Within the call we looked for projects that aimed to:
- develop theoretical foundations and computational methods for AI, through research activities focused on algorithmic, mathematical, and statistical principles;
- use innovative AI tools to tackle foundational problems in other fields such as biology, physics, material science, etc.
- tackle core problems related to the development and the deployment of systems containing AI components.
We received 63 project proposals from researchers across almost all departments at Chalmers.Five projects have now been selected after an external review process. These projects will receive full support for a PhD student from Chair.
“The large number of high-quality submissions to this call shows that our researchers have great interest in AI and have the capacity to perform excellent research within AI. We look forward to seeing the research output of the five selected projects and we regret we could not support more projects due to budget restrictions” says Giuseppe Durisi, Co-director of Chalmers AI Research Centre.
Selected projects within the call “PhD student projects within AI”

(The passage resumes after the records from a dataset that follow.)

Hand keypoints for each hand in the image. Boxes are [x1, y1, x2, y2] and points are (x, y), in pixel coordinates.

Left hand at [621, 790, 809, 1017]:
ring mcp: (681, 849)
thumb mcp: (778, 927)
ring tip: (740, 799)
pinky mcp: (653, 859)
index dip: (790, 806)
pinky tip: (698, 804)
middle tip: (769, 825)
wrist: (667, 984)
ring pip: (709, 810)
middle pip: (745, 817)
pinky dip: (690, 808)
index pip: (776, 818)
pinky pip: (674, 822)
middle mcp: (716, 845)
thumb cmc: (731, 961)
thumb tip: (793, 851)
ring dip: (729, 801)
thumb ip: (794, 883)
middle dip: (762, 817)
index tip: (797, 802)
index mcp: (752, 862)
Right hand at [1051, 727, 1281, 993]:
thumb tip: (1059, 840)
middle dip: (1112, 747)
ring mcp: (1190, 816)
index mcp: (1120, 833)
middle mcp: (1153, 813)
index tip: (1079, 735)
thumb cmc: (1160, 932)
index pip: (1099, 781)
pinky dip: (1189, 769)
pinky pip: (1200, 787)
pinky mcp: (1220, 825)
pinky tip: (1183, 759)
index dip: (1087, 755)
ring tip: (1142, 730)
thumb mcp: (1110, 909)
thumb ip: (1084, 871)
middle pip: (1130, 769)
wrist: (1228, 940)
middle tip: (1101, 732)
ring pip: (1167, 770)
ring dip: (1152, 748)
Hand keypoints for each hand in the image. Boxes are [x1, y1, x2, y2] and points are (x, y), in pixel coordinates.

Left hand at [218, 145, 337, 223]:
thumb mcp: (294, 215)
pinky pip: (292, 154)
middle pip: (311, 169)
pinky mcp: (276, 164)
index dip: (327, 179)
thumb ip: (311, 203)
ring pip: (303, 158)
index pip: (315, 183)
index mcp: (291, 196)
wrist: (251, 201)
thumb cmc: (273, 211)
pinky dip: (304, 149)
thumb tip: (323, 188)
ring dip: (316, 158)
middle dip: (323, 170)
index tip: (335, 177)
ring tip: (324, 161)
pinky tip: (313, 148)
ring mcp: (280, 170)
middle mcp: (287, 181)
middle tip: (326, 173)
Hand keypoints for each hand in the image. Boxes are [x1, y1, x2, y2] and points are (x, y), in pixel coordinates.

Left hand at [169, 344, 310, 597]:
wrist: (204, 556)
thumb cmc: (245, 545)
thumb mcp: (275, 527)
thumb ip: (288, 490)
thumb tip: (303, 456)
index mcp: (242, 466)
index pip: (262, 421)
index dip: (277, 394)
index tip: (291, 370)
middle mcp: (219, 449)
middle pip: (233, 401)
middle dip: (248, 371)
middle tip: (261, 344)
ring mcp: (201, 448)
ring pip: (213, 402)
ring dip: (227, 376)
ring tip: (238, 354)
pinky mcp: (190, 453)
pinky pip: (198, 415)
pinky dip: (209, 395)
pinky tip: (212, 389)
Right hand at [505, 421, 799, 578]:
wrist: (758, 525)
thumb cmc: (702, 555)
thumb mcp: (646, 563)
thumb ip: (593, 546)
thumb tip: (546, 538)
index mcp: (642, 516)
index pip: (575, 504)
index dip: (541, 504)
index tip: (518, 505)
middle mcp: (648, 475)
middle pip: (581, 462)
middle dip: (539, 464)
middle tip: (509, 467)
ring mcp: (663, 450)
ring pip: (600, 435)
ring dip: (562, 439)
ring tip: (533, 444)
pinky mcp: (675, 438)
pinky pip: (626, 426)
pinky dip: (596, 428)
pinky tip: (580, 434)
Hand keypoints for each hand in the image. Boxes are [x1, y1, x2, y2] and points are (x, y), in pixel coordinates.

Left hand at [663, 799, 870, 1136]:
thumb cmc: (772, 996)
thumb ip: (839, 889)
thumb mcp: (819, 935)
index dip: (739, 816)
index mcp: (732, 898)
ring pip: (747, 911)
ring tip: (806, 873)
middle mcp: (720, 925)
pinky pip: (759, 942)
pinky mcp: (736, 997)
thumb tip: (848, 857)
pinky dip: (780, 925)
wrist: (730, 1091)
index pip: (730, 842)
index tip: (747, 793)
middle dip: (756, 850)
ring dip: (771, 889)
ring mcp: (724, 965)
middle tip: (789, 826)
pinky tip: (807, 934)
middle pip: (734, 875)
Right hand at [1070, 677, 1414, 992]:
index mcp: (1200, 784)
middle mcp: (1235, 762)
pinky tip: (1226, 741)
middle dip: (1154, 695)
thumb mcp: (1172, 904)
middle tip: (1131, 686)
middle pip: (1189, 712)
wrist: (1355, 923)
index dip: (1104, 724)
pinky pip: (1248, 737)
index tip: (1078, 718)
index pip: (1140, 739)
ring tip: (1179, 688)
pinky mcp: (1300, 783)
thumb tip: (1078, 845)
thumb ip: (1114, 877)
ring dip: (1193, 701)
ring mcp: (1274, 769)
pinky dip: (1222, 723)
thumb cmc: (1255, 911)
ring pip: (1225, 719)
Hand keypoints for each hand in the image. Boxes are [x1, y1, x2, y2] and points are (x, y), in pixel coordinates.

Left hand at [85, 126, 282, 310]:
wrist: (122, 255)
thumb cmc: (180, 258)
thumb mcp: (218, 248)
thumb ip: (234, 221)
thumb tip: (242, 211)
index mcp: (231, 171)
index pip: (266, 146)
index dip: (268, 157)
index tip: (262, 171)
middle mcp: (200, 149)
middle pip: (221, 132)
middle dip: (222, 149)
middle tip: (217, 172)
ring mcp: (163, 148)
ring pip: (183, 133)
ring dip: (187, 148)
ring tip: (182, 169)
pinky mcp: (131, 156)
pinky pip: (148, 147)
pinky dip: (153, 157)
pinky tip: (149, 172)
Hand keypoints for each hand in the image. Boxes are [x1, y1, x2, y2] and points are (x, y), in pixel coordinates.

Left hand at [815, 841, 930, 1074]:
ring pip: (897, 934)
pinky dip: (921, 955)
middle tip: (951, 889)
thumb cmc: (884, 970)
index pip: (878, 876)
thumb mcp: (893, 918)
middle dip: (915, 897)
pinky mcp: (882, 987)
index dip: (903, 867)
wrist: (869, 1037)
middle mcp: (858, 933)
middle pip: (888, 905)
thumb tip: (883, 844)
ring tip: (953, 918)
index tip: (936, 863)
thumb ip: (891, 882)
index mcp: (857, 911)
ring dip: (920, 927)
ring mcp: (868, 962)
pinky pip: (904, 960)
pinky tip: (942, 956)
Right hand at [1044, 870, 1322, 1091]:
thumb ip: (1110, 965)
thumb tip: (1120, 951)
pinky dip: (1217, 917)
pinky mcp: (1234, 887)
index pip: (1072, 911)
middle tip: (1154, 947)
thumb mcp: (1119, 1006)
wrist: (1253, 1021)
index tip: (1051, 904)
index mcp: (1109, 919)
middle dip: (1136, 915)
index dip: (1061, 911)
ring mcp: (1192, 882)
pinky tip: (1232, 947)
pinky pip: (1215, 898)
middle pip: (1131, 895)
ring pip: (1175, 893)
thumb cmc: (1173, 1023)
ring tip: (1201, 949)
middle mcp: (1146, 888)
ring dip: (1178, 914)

Deep Learning and likelihood-free Bayesian inference for intractable stochastic models
Applicant: Umberto Picchini, Department of Mathematical Sciences
We construct new deep neuronal networks (DNNs) to learn the parameters of complex stochastic dynamical models that do not have tractable likelihood functions. Specifically, we leverage the expressive approximation power of our DNNs to extract essential information from time-series data, both Markovian and not-Markovian, and then learn model parameters using likelihood-free methodology, such as approximate Bayesian computation. Special (though not exclusive) focus is directed to stochastic differential equation models and state space models (SSMs), where SSMs represent noisy observations of a latent Markovian process. The result will be a flexible plug-and-play machine learning methodology, allowing inference for complex stochastic models.
Energy-based models for supervised deep neural networks and their applications
Applicants: Christopher Zach, Department of Electrical Engineering, and Morteza Haghir Chehreghani, Department of Computer Science and Engineering
Despite deep learning-based methods being the state-of-the-art in many AI-related applications, there is a lack of consensus of how to understand and interpret deep neural networks in order to reason about their strengths and weaknesses. Energy-based models in machine learning have a long tradition as a framework to learn from unlabeled data, i.e. unsupervised learning. Recently, it has been shown that supervised learning of deep neural networks using the back propagation method is a limiting case of a suitably defined approach for learning energy-based models using a so-called contrastive loss. This connection is the basis for our interest in a tighter connection between deep learning and energy-based models.
Mechanisms for secure and private machine learning
Applicants: Aikaterini Mitrokotsa, Department of Computer Science and Engineering, and Christos Dimitrakakis, Department of Computer Science and Engineering
We envision secure and privacy-preserving machine learning algorithms for artificial intelligence applications in everyday life, that can provide confidentiality and integrity guarantees. In particular, we aim to:
- Safeguard the privacy of individuals that participate by either (a) providing their data to build the system, or (b) being end-users of the system.
- Safeguard the integrity of the system by (a) ensuring its robustness to adversarial inputs (b) cryptographically limiting the possible points of adversarial manipulation.
Stochastic continuous-depth neural networks
Applicant: Moritz Schauer, Department of Mathematical Sciences
We will advance the understanding of deep neural networks through the investigation of stochastic continuous-depth neural networks. These can be thought of as deep neural networks (DNN) composed of infinitely many stochastic layers, where each single layer only brings about a gradual change to the output of the preceding layers. We will analyse such stochastic continuous-depth neural networks using tools from stochastic calculus and Bayesian statistics. From that, we will derive practically relevant and novel training algorithms for stochastic DNNs with the aim to capture the uncertainty associated with the predictions of the network.
VisLocLearn - Understanding and Overcoming the Limitations of Convolutional Neural Networks for Visual Localization
Applicant: Torsten Sattler, Department of Electrical Engineering
Visual localization is the problem of estimating the position and orientation from which an image was taken with respect to the scene. In other words, visual localization allows an AI system to determine its position in the world through a camera. Understanding why current approaches fail and proposing novel approaches that are able to accurately localize a camera are problems of high practical relevance. This is the purpose for the proposed project, VisLocLearn.